Why is Math.pow(0, 0) === 1?

Ionică Bizău picture Ionică Bizău · Nov 13, 2013 · Viewed 15.4k times · Source

We all know that 00 is indeterminate.

But, javascript says that:

Math.pow(0, 0) === 1 // true

and C++ says the same thing:

pow(0, 0) == 1 // true

WHY?

I know that:

>Math.pow(0.001, 0.001)
0.9931160484209338

But why does Math.pow(0, 0) throw no errors? Or maybe a NaN would be better than 1.

Answer

Shafik Yaghmour picture Shafik Yaghmour · Nov 13, 2013

In C++ The result of pow(0, 0) the result is basically implementation defined behavior since mathematically we have a contradictory situation where N^0 should always be 1 but 0^N should always be 0 for N > 0, so you should have no expectations mathematically as to the result of this either. This Wolfram Alpha forum posts goes into a bit more details.

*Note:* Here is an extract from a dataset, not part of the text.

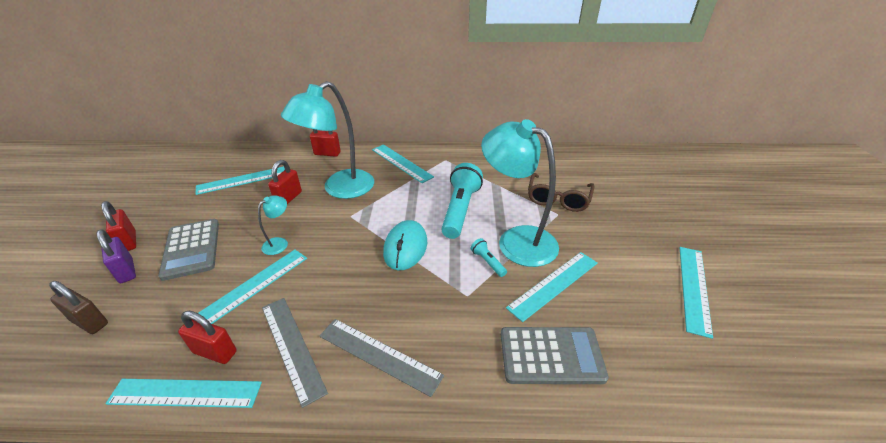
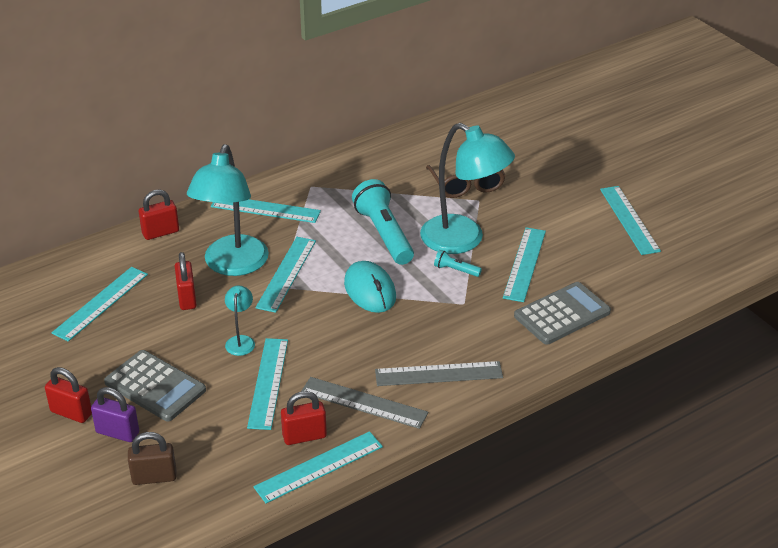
camera: 35 degrees left, 0 degrees up
(365, 209) = (286, 274): none -> turquoise ruler
(517, 240) = (463, 240): turquoise lamp -> turquoise lamp turned 150 degrees counterclockwise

Although having pow(0,0) result in 1 is useful for many applications as the Rationale for International Standard—Programming Languages—C states in the section covering IEC 60559 floating-point arithmetic support:

Generally, C99 eschews a NaN result where a numerical value is useful. [...] The results of pow(∞,0) and pow(0,0) are both 1, because there are applications that can exploit this definition. For example, if x(p) and y(p) are any analytic functions that become zero at p = a, then pow(x,y), which equals exp(y*log(x)), approaches 1 as p approaches a.

Update C++

As leemes correctly pointed out I originally linked to the reference for the complex version of pow while the non-complex version claims it is domain error the draft C++ standard falls back to the draft C standard and both C99 and C11 in section 7.12.7.4 The pow functions paragraph 2 says (emphasis mine):

[...]A domain error may occur if x is zero and y is zero.[...]

which as far as I can tell means this behavior is unspecified behavior Winding back a bit section 7.12.1 Treatment of error conditions says:

[...]a domain error occurs if an input argument is outside the domain over which the mathematical function is defined.[...] On a domain error, the function returns an implementation-defined value; if the integer expression math_errhandling & MATH_ERRNO is nonzero, the integer expression errno acquires the value EDOM; [...]

So if there was a domain error then this would be implementation defined behavior but in both the latest versions of gcc and clang the value of errno is 0 so it is not a domain error for those compilers.

Update Javascript

For Javascript the ECMAScript® Language Specification in section 15.8 The Math Object under 15.8.2.13 pow (x, y) says amongst other conditions that:

If y is +0, the result is 1, even if x is NaN.